The near_match object is built from the fuzzy regex match. It has a pretty __repr__ method, which is the output you see above. It stores a straightforward list of edits:

for edit in near_match.edits:
    print(edit)
Substitution(at=3, new='0')
Substitution(at=8, new='5')
Insertion(at=5, new='0')

There’s also a .do method which applies the edits to a string:

near_match.edits.do(match.group())
2020-02-05

I also wrote the logic to invert a bunch of edits. Meaning that you can build edits that go from B to A if you have the edits that allow going from A to B. I did this by overloading Python’s __neg__ method, which allows doing the following:

(-near_match.edits).do('2020-02-05')

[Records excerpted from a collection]
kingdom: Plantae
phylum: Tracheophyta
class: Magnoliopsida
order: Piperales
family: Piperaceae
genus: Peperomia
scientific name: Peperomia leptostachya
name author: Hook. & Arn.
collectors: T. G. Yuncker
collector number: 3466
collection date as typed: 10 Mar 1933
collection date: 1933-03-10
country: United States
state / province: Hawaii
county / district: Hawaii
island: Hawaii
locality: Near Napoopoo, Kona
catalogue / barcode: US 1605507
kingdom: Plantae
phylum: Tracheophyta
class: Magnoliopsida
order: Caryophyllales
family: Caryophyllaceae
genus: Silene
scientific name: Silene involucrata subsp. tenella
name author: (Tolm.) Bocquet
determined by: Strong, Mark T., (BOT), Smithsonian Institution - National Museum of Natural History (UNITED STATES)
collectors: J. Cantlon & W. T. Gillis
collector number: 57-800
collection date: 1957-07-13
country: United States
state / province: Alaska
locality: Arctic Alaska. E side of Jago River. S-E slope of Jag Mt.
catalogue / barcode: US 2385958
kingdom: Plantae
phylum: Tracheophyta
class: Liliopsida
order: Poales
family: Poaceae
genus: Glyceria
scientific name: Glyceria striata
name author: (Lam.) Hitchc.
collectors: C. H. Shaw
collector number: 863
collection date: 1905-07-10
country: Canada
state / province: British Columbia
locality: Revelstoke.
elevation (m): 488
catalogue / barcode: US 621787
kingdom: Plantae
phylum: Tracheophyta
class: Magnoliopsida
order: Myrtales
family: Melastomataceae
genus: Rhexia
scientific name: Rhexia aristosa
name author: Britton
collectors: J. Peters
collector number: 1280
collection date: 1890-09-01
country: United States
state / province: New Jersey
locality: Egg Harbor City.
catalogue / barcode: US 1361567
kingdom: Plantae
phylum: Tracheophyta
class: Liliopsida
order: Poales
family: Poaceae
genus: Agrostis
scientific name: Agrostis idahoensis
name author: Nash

- [Task instructions]
Take the passage on fuzzy regex match edits further from its final line.

- [Response to the task]
2021-2-04

I think this API is much more fun to work with. It’s going to allow me to do a bunch of things. For instance, once I’ve compiled a list of edits for many search patterns, I’ll be able to build a confusion matrix which tells me how likely it is for two characters to be confused with each other.

The orc project is likely to change. But you can always check out the code I used for this blog post in this commit. In particular, you can check out this notebook which unit tests the fuzzy matching logic against the Wikipedia common misspellings dataset.